For years, as scientific study after scientific study has indicted rising greenhouse gas emissions for threatening the earth’s climate system, the world watched the United States ignore policies to combat global warming. In 2006, as temperatures reached record levels, storms grew more intense, and glaciers and snowpack continued to shrink, California decided it had seen enough.

On September 27, Gov. Schwarzenegger bucked federal inaction on global warming, signing into law the nation’s first economy-wide cap on global warming pollution. At a signing ceremony in San Francisco that included British Prime Minister Tony Blair (via satellite), the governor said, “California [now] leads the way in one of the most important issues that are facing our time, which is the fight against global warming and protecting our environment.”

Specifically, the Global Warming Solutions Act (AB 32), authored by Asm. Fran Pavley (Agoura Hills) and Assembly Speaker Fabian Nuñez (Los Angeles), commits the state to reducing greenhouse gas emissions to 1990 levels by 2020, which will result in roughly a 25 percent annual cut in pollution by 2020.

As the bill passed into law, Environment California Global Warming Advocate Jason Barbose commented, “It’s safe to say that we are entering a new era in tackling global warming. We know we need serious action on global warming and this law can make that happen in California.”


Curbing global warming will safeguard our environment, from preserving the coast, to protecting our drinking water and food supply, to conserving critical habitat for endangered species.

To achieve the 2020 goal, the law empowers the California Air Resources Board to:

• Require the largest polluters to report their greenhouse gas emissions;

• Assign reduction goals to specific industries;

• Develop a mix of measures to meet the cap including regulations and pollution trading; and

• Make sure the required reductions are actually met.

A big effort
In addition to the steadfast dedication of AB 32’s authors—Pavley and Nuñez—and the governor’s leadership in signing the bill into law, it took a highly coordinated effort from environmental and public health groups to ultimately make 2006 a year of landmark action on global warming.

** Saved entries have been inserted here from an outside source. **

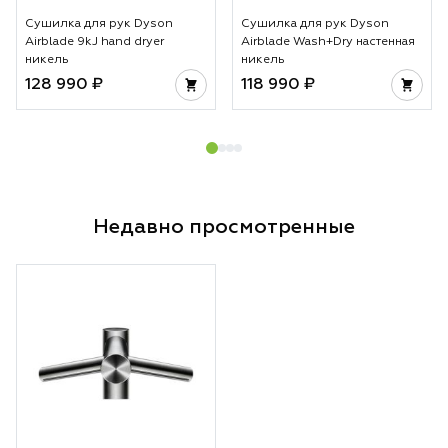
Сушилка для рук Dyson
Сушилка для рук Dyson
Airblade 9kJ hand dryer
Airblade Wash+Dry настенная
никель
никель
128 990 ₽
118 990 ₽
Недавно просмотренные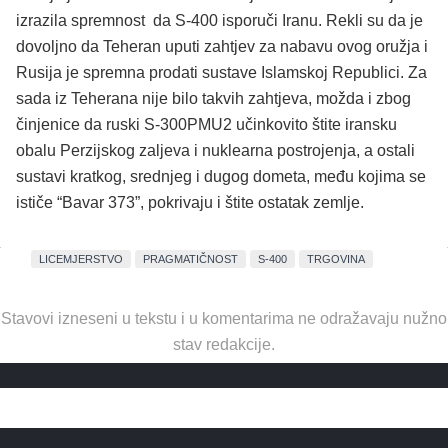
izrazila spremnost da S-400 isporuči Iranu. Rekli su da je
dovoljno da Teheran uputi zahtjev za nabavu ovog oružja i
Rusija je spremna prodati sustave Islamskoj Republici. Za
sada iz Teherana nije bilo takvih zahtjeva, možda i zbog
činjenice da ruski S-300PMU2 učinkovito štite iransku
obalu Perzijskog zaljeva i nuklearna postrojenja, a ostali
sustavi kratkog, srednjeg i dugog dometa, među kojima se
ističe “Bavar 373”, pokrivaju i štite ostatak zemlje.
LICEMJERSTVO
PRAGMATIČNOST
S-400
TRGOVINA
Stavovi izneseni u tekstu i u komentarima ne odražavaju nužno
stav redakcije.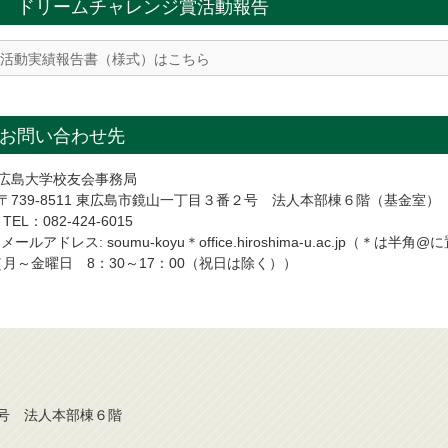
ドリームチャレンジ賞活動報告
活動実績報告書（様式）はこちら
お問い合わせ先
●広島大学校友会事務局
〒739-8511 東広島市鏡山一丁目３番２号 法人本部棟６階（基金室）
EL：082-424-6015
ールアドレス: soumu-koyu＊office.hiroshima-u.ac.jp（＊は
（月～金曜日 8：30～17：00（祝日は除く））
番２号 法人本部棟６階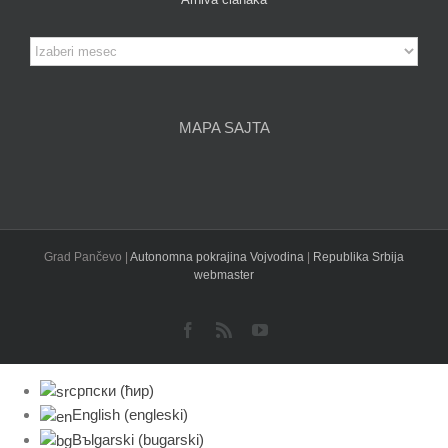
Arhiva
članaka
MAPA SAJTA
Grad Pančevo |
Autonomna pokrajina Vojvodina
|
Republika Srbija
webmaster
Facebook
Rss
YouTube
српски (ћир)
English
(
engleski
)
Bъlgarski
(
bugarski
)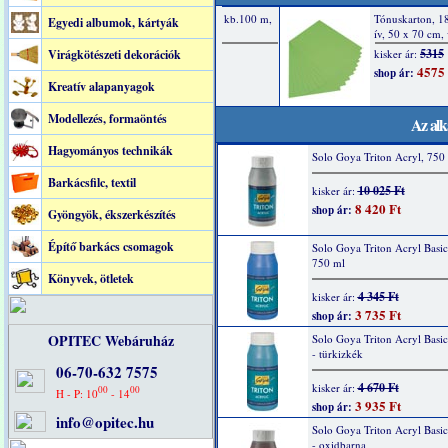
Egyedi albumok, kártyák
Virágkötészeti dekorációk
Kreatív alapanyagok
Modellezés, formaöntés
Az alk
Hagyományos technikák
Solo Goya Triton Acryl, 750 
Barkácsfilc, textil
10 025 Ft
kisker ár:
8 420 Ft
shop ár:
Gyöngyök, ékszerkészítés
Építő barkács csomagok
Solo Goya Triton Acryl Basic
750 ml
Könyvek, ötletek
4 345 Ft
kisker ár:
3 735 Ft
shop ár:
OPITEC Webáruház
Solo Goya Triton Acryl Basi
- türkizkék
06-70-632 7575
4 670 Ft
kisker ár:
00
00
H - P: 10
- 14
3 935 Ft
shop ár:
info@opitec.hu
Solo Goya Triton Acryl Basi
- oxidbarna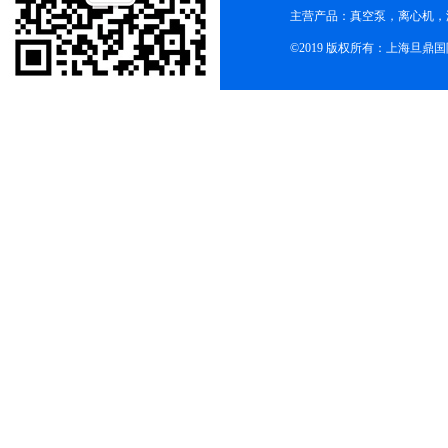
主营产品：真空泵，离心机，
©2019 版权所有：上海旦鼎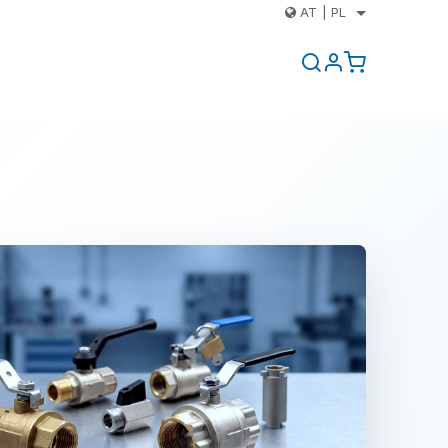
AT
|
PL
i
Kontakt
Blog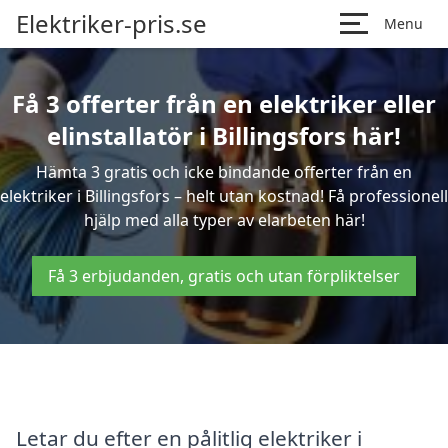
Elektriker-pris.se
Menu
Få 3 offerter från en elektriker eller
elinstallatör i Billingsfors här!
Hämta 3 gratis och icke bindande offerter från en
elektriker i Billingsfors – helt utan kostnad! Få professionell
hjälp med alla typer av elarbeten här!
Få 3 erbjudanden, gratis och utan förpliktelser
Letar du efter en pålitlig elektriker i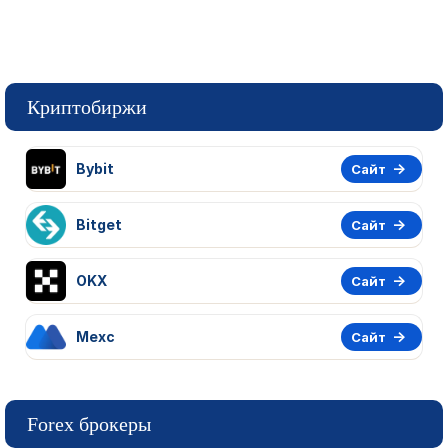
Криптобиржи
Bybit
Сайт
Bitget
Сайт
OKX
Сайт
Mexc
Сайт
Forex брокеры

Environment California played a lead role in the coalition of organizations that built support for the law across the state. Through the summer of 2006, Environment California staff advocated a strong cap on global warming pollution in meetings with lawmakers and state leaders, wrote and released four reports on global warming, sparked nearly 50 news stories, and placed ads in key newspapers across the state that reached an audience of half a million. In addition, Environment California’s citizen outreach staff had personal conversations about global warming with over 220,000 Californians. Through those interactions, 30,000 individuals signed postcards urging Gov. Schwarzenegger to make California a world leader on global warming, and an additional 18,000 sent e-mails to the governor and state lawmakers.

Next steps
With California grabbing international headlines for putting the United States on the global warming map, focus now turns to two goals. First, state leaders—with input from environmental groups—will need to make sure that the state’s unprecedented effort to reduce global warming pollution is a success. Environment California will be working in 2007 to see that Gov. Schwarzenegger fulfills the promise of AB 32 by putting in place as many common-sense solutions as possible to reduce global warming pollution right away.

The second focus is on exporting California’s landmark law to the entire country. California’s U.S. Rep. Henry Waxman (Los Angeles) has sponsored a bill in Congress that would expand California’s limits on global warming pollution to the rest of the country. Environment California worked with Rep. Waxman to build support for the bill among 29 of California’s members of Congress in 2006, and will continue that effort in 2007.

“No doubt about it, 2006 was a landmark year,” said Barbose. “But really it’s just the beginning.”